Natasha’s posture changes subtly, a certain coldness in her voice –
“– Widows were taught not to see them as equals. In our training, we learned to be merciless. One of our tasks…to put them down the Sparrows that outlived their usefulness. They were defenseless, begged for their lives. They always made us listen to them beg first.”
The flip switches, and its gone.
“The Sparrows are extinct now, anyway. Maybe obsolete. In the age of…supersoldiers, supercomputers… they aren’t needed anymore.”

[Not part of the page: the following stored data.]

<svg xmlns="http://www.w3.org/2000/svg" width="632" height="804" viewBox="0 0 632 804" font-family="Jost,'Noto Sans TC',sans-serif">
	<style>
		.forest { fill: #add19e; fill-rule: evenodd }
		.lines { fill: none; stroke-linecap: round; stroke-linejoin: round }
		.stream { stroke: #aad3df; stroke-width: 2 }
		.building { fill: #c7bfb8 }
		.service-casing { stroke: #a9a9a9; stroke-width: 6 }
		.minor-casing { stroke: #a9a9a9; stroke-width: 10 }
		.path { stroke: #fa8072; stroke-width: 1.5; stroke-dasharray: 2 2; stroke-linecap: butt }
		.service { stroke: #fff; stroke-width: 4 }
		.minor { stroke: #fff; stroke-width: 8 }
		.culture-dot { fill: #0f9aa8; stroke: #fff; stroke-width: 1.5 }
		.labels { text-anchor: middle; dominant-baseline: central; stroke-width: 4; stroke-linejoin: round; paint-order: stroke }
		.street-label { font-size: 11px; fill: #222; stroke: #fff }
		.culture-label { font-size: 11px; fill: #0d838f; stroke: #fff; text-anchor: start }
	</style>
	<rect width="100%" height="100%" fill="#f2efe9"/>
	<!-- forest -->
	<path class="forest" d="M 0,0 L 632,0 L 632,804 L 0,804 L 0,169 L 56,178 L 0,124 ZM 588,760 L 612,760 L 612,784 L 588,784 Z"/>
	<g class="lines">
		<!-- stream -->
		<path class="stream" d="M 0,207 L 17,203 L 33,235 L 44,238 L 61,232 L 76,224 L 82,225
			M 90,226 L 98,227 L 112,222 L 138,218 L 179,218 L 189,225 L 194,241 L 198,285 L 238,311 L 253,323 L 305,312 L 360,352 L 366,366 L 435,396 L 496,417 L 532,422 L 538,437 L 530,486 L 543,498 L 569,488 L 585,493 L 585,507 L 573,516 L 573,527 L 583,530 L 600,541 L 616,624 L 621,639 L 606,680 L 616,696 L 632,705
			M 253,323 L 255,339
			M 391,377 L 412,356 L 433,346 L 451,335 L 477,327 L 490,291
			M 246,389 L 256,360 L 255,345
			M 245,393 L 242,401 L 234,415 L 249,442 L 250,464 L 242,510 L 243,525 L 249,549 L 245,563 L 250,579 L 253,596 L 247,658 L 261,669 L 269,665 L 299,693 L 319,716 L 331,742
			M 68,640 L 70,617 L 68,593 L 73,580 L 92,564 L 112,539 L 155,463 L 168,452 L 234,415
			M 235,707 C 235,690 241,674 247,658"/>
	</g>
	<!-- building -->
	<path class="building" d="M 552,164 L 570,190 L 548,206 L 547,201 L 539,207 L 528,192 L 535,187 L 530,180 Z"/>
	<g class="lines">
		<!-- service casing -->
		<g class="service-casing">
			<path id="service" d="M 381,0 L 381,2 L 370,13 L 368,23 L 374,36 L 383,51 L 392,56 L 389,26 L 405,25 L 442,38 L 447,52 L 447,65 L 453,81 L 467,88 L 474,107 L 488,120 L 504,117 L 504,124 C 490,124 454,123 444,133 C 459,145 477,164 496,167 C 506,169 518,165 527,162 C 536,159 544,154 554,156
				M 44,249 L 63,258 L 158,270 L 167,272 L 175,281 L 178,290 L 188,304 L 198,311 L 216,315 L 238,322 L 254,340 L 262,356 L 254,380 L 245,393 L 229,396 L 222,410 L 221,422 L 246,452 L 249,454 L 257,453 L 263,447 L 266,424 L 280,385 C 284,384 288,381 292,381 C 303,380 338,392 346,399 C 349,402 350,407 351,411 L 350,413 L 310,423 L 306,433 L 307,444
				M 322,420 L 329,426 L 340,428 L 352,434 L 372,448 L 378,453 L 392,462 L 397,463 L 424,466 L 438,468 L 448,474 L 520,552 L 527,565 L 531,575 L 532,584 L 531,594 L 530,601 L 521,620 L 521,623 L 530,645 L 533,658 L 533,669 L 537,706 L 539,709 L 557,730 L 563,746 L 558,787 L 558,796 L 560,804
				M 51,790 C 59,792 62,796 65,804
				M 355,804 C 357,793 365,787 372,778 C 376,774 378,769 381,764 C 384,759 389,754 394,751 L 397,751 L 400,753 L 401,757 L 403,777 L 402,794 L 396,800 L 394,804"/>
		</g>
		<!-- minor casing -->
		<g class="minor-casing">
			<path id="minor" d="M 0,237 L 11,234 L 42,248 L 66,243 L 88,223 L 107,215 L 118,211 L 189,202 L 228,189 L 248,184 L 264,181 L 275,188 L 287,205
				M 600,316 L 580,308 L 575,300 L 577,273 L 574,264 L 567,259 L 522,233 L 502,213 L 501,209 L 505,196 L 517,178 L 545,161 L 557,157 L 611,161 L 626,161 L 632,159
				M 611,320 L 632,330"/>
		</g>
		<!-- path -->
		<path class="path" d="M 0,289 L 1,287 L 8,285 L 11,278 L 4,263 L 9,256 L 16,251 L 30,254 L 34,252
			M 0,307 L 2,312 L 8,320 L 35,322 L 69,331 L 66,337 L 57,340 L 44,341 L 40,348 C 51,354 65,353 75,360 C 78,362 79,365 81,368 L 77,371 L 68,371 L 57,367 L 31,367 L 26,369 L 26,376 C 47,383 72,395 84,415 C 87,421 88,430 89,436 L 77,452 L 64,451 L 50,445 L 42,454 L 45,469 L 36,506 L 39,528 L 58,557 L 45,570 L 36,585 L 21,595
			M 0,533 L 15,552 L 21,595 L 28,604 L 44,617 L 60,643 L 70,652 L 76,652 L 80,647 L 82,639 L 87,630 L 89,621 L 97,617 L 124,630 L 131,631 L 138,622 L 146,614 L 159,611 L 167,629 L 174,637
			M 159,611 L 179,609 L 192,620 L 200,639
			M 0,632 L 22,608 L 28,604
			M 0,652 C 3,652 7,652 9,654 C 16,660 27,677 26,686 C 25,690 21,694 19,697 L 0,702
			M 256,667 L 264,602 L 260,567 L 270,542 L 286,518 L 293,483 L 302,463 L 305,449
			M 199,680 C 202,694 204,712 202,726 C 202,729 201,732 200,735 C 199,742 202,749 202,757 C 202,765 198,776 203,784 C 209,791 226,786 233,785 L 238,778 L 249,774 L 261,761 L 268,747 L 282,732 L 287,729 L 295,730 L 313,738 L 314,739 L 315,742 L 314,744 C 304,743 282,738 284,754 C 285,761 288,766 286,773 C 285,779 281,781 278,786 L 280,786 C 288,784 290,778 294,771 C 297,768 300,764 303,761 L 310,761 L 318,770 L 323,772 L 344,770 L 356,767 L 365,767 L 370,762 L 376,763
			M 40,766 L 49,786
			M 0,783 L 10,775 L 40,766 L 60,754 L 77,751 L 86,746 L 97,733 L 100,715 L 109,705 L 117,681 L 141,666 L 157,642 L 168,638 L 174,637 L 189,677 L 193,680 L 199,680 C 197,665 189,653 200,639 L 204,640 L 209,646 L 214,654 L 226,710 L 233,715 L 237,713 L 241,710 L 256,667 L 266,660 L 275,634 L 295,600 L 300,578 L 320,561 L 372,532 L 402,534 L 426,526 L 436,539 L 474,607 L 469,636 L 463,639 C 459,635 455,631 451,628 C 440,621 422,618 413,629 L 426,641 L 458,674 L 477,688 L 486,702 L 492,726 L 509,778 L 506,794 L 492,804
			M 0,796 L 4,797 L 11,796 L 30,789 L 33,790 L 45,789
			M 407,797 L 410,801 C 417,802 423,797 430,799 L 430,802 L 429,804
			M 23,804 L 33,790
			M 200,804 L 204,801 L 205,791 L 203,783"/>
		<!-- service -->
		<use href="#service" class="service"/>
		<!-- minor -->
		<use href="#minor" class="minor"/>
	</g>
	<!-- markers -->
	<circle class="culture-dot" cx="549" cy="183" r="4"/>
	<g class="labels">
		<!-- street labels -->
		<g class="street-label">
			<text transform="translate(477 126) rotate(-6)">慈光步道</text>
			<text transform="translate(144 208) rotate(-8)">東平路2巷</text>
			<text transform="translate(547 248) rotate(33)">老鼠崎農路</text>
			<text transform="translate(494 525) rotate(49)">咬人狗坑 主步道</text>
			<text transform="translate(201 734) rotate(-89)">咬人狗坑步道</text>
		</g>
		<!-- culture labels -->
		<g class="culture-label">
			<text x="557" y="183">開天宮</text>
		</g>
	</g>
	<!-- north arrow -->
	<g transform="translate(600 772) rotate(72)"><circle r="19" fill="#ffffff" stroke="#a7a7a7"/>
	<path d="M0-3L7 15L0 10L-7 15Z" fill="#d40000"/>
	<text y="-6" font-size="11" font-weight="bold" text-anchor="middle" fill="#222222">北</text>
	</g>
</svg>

She glances meaningfully at Rogers and Barnes, basking in their discomfort.
Rogers:
“So…your friend though, hows she still alive?”
Romanoff groans.
“Oh, her. What can I say.
She was good. Cheated the odds. Everyones got an expiry date, not just the sparrows. She outlived hers for a long time because she was just that useful. Higher ups didn’t even like that fact, but it was tactical sense. She knew her time was coming, so she disappeared. It happened a long time before I even met Barton.”
“Why isn’t she Russian?”
Stark interjects:
“Thank you, Captain Obvious. Depending on how you dress her up, she’d probably pass for a local in at least four East-Asian countries. Something Miss
Romanoff here can’t do, with her surname and all.”
Rogers flushes.
“Why didn’t more of them leave?”
“Its not so simple. The girls grow up in the system. We all grow up in the system. What else do you know?”
“So…brainwashing?”
“Something like that. A long time ago, I considered her a friend.”
She sighs again.
“You can’t talk to her like you talk to me, Rogers. Shes not like that. Shes…”
Romanoff gestures helplessly.
“Shes not a supersoldier or a machine.”
Rogers mutters:
“Its like you’re implying we don’t have feelings.”